━━ DATA SHOWN ━━
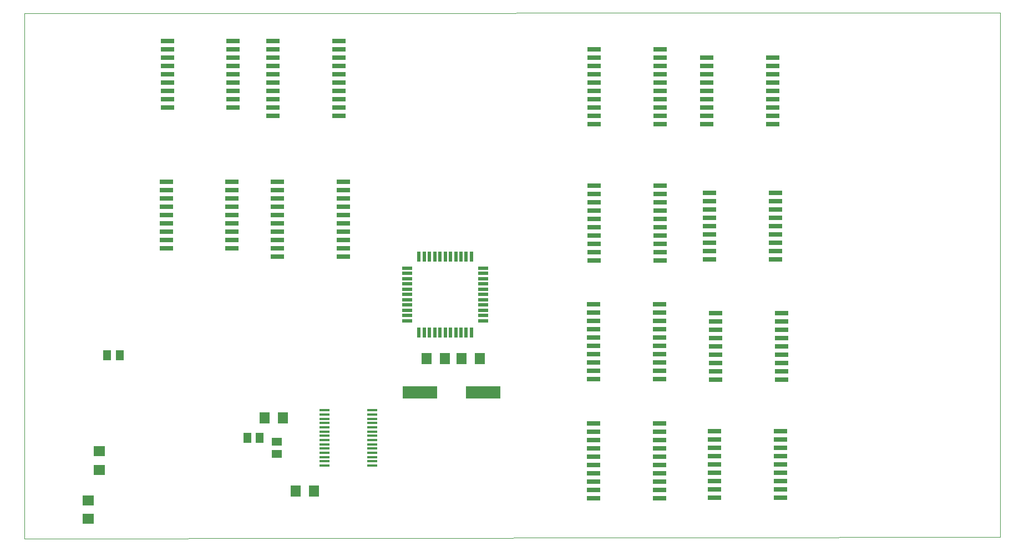
<source format=gtp>
G75*
G70*
%OFA0B0*%
%FSLAX24Y24*%
%IPPOS*%
%LPD*%
%AMOC8*
5,1,8,0,0,1.08239X$1,22.5*
%
%ADD10C,0.0000*%
%ADD11R,0.0197X0.0591*%
%ADD12R,0.0591X0.0197*%
%ADD13R,0.0800X0.0260*%
%ADD14R,0.2100X0.0760*%
%ADD15R,0.0512X0.0591*%
%ADD16R,0.0709X0.0630*%
%ADD17R,0.0630X0.0709*%
%ADD18R,0.0591X0.0157*%
%ADD19R,0.0591X0.0512*%
%ADD20R,0.0710X0.0630*%
D10*
X000170Y000290D02*
X000180Y031900D01*
X058792Y031930D01*
X058792Y000400D01*
X000170Y000290D01*
D11*
X023885Y012707D03*
X024200Y012707D03*
X024515Y012707D03*
X024830Y012707D03*
X025145Y012707D03*
X025460Y012707D03*
X025775Y012707D03*
X026090Y012707D03*
X026405Y012707D03*
X026720Y012707D03*
X027035Y012707D03*
X027035Y017273D03*
X026720Y017273D03*
X026405Y017273D03*
X026090Y017273D03*
X025775Y017273D03*
X025460Y017273D03*
X025145Y017273D03*
X024830Y017273D03*
X024515Y017273D03*
X024200Y017273D03*
X023885Y017273D03*
D12*
X023177Y016565D03*
X023177Y016250D03*
X023177Y015935D03*
X023177Y015620D03*
X023177Y015305D03*
X023177Y014990D03*
X023177Y014675D03*
X023177Y014360D03*
X023177Y014045D03*
X023177Y013730D03*
X023177Y013415D03*
X027743Y013415D03*
X027743Y013730D03*
X027743Y014045D03*
X027743Y014360D03*
X027743Y014675D03*
X027743Y014990D03*
X027743Y015305D03*
X027743Y015620D03*
X027743Y015935D03*
X027743Y016250D03*
X027743Y016565D03*
D13*
X034370Y014400D03*
X034370Y013900D03*
X034370Y013400D03*
X034370Y012900D03*
X034370Y012400D03*
X034370Y011900D03*
X034370Y011400D03*
X034370Y010900D03*
X034370Y010400D03*
X034370Y009900D03*
X038330Y009900D03*
X038330Y010400D03*
X038330Y010900D03*
X038330Y011400D03*
X038330Y011900D03*
X038330Y012400D03*
X038330Y012900D03*
X038330Y013400D03*
X038330Y013900D03*
X038330Y014400D03*
X041720Y013880D03*
X041720Y013380D03*
X041720Y012880D03*
X041720Y012380D03*
X041720Y011880D03*
X041720Y011380D03*
X041720Y010880D03*
X041720Y010380D03*
X041720Y009880D03*
X045680Y009880D03*
X045680Y010380D03*
X045680Y010880D03*
X045680Y011380D03*
X045680Y011880D03*
X045680Y012380D03*
X045680Y012880D03*
X045680Y013380D03*
X045680Y013880D03*
X045310Y017090D03*
X045310Y017590D03*
X045310Y018090D03*
X045310Y018590D03*
X045310Y019090D03*
X045310Y019590D03*
X045310Y020090D03*
X045310Y020590D03*
X045310Y021090D03*
X041350Y021090D03*
X041350Y020590D03*
X041350Y020090D03*
X041350Y019590D03*
X041350Y019090D03*
X041350Y018590D03*
X041350Y018090D03*
X041350Y017590D03*
X041350Y017090D03*
X038360Y017040D03*
X038360Y017540D03*
X038360Y018040D03*
X038360Y018540D03*
X038360Y019040D03*
X038360Y019540D03*
X038360Y020040D03*
X038360Y020540D03*
X038360Y021040D03*
X038360Y021540D03*
X034400Y021540D03*
X034400Y021040D03*
X034400Y020540D03*
X034400Y020040D03*
X034400Y019540D03*
X034400Y019040D03*
X034400Y018540D03*
X034400Y018040D03*
X034400Y017540D03*
X034400Y017040D03*
X034420Y025230D03*
X034420Y025730D03*
X034420Y026230D03*
X034420Y026730D03*
X034420Y027230D03*
X034420Y027730D03*
X034420Y028230D03*
X034420Y028730D03*
X034420Y029230D03*
X034420Y029730D03*
X038380Y029730D03*
X038380Y029230D03*
X038380Y028730D03*
X038380Y028230D03*
X038380Y027730D03*
X038380Y027230D03*
X038380Y026730D03*
X038380Y026230D03*
X038380Y025730D03*
X038380Y025230D03*
X041180Y025220D03*
X041180Y025720D03*
X041180Y026220D03*
X041180Y026720D03*
X041180Y027220D03*
X041180Y027720D03*
X041180Y028220D03*
X041180Y028720D03*
X041180Y029220D03*
X045140Y029220D03*
X045140Y028720D03*
X045140Y028220D03*
X045140Y027720D03*
X045140Y027220D03*
X045140Y026720D03*
X045140Y026220D03*
X045140Y025720D03*
X045140Y025220D03*
X019330Y021750D03*
X019330Y021250D03*
X019330Y020750D03*
X019330Y020250D03*
X019330Y019750D03*
X019330Y019250D03*
X019330Y018750D03*
X019330Y018250D03*
X019330Y017750D03*
X019330Y017250D03*
X015370Y017250D03*
X015370Y017750D03*
X015370Y018250D03*
X015370Y018750D03*
X015370Y019250D03*
X015370Y019750D03*
X015370Y020250D03*
X015370Y020750D03*
X015370Y021250D03*
X015370Y021750D03*
X012650Y021760D03*
X012650Y021260D03*
X012650Y020760D03*
X012650Y020260D03*
X012650Y019760D03*
X012650Y019260D03*
X012650Y018760D03*
X012650Y018260D03*
X012650Y017760D03*
X008690Y017760D03*
X008690Y018260D03*
X008690Y018760D03*
X008690Y019260D03*
X008690Y019760D03*
X008690Y020260D03*
X008690Y020760D03*
X008690Y021260D03*
X008690Y021760D03*
X015110Y025740D03*
X015110Y026240D03*
X015110Y026740D03*
X015110Y027240D03*
X015110Y027740D03*
X015110Y028240D03*
X015110Y028740D03*
X015110Y029240D03*
X015110Y029740D03*
X015110Y030240D03*
X012720Y030240D03*
X012720Y029740D03*
X012720Y029240D03*
X012720Y028740D03*
X012720Y028240D03*
X012720Y027740D03*
X012720Y027240D03*
X012720Y026740D03*
X012720Y026240D03*
X008760Y026240D03*
X008760Y026740D03*
X008760Y027240D03*
X008760Y027740D03*
X008760Y028240D03*
X008760Y028740D03*
X008760Y029240D03*
X008760Y029740D03*
X008760Y030240D03*
X019070Y030240D03*
X019070Y029740D03*
X019070Y029240D03*
X019070Y028740D03*
X019070Y028240D03*
X019070Y027740D03*
X019070Y027240D03*
X019070Y026740D03*
X019070Y026240D03*
X019070Y025740D03*
X034380Y007230D03*
X034380Y006730D03*
X034380Y006230D03*
X034380Y005730D03*
X034380Y005230D03*
X034380Y004730D03*
X034380Y004230D03*
X034380Y003730D03*
X034380Y003230D03*
X034380Y002730D03*
X038340Y002730D03*
X038340Y003230D03*
X038340Y003730D03*
X038340Y004230D03*
X038340Y004730D03*
X038340Y005230D03*
X038340Y005730D03*
X038340Y006230D03*
X038340Y006730D03*
X038340Y007230D03*
X041630Y006750D03*
X041630Y006250D03*
X041630Y005750D03*
X041630Y005250D03*
X041630Y004750D03*
X041630Y004250D03*
X041630Y003750D03*
X041630Y003250D03*
X041630Y002750D03*
X045590Y002750D03*
X045590Y003250D03*
X045590Y003750D03*
X045590Y004250D03*
X045590Y004750D03*
X045590Y005250D03*
X045590Y005750D03*
X045590Y006250D03*
X045590Y006750D03*
D14*
X027730Y009090D03*
X023930Y009090D03*
D15*
X014304Y006370D03*
X013556Y006370D03*
X005894Y011340D03*
X005146Y011340D03*
D16*
X004020Y002591D03*
X004020Y001489D03*
D17*
X014599Y007570D03*
X015701Y007570D03*
X016479Y003180D03*
X017581Y003180D03*
X024339Y011120D03*
X025441Y011120D03*
X026429Y011120D03*
X027531Y011120D03*
D18*
X021067Y008023D03*
X021067Y007767D03*
X021067Y007512D03*
X021067Y007256D03*
X021067Y007000D03*
X021067Y006744D03*
X021067Y006488D03*
X021067Y006232D03*
X021067Y005976D03*
X021067Y005720D03*
X021067Y005464D03*
X021067Y005208D03*
X021067Y004953D03*
X021067Y004697D03*
X018213Y004697D03*
X018213Y004953D03*
X018213Y005208D03*
X018213Y005464D03*
X018213Y005720D03*
X018213Y005976D03*
X018213Y006232D03*
X018213Y006488D03*
X018213Y006744D03*
X018213Y007000D03*
X018213Y007256D03*
X018213Y007512D03*
X018213Y007767D03*
X018213Y008023D03*
D19*
X015330Y006134D03*
X015330Y005386D03*
D20*
X004660Y005550D03*
X004660Y004430D03*
M02*

</source>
━━━
= EXERCISE PROMPT =
Each line, from the beginning of the listing to the line bearing "X026405Y017273D03*" inclusive, should be copied exactly; the pictures stay out.

= TASK OUTPUT =
<source format=gtp>
G75*
G70*
%OFA0B0*%
%FSLAX24Y24*%
%IPPOS*%
%LPD*%
%AMOC8*
5,1,8,0,0,1.08239X$1,22.5*
%
%ADD10C,0.0000*%
%ADD11R,0.0197X0.0591*%
%ADD12R,0.0591X0.0197*%
%ADD13R,0.0800X0.0260*%
%ADD14R,0.2100X0.0760*%
%ADD15R,0.0512X0.0591*%
%ADD16R,0.0709X0.0630*%
%ADD17R,0.0630X0.0709*%
%ADD18R,0.0591X0.0157*%
%ADD19R,0.0591X0.0512*%
%ADD20R,0.0710X0.0630*%
D10*
X000170Y000290D02*
X000180Y031900D01*
X058792Y031930D01*
X058792Y000400D01*
X000170Y000290D01*
D11*
X023885Y012707D03*
X024200Y012707D03*
X024515Y012707D03*
X024830Y012707D03*
X025145Y012707D03*
X025460Y012707D03*
X025775Y012707D03*
X026090Y012707D03*
X026405Y012707D03*
X026720Y012707D03*
X027035Y012707D03*
X027035Y017273D03*
X026720Y017273D03*
X026405Y017273D03*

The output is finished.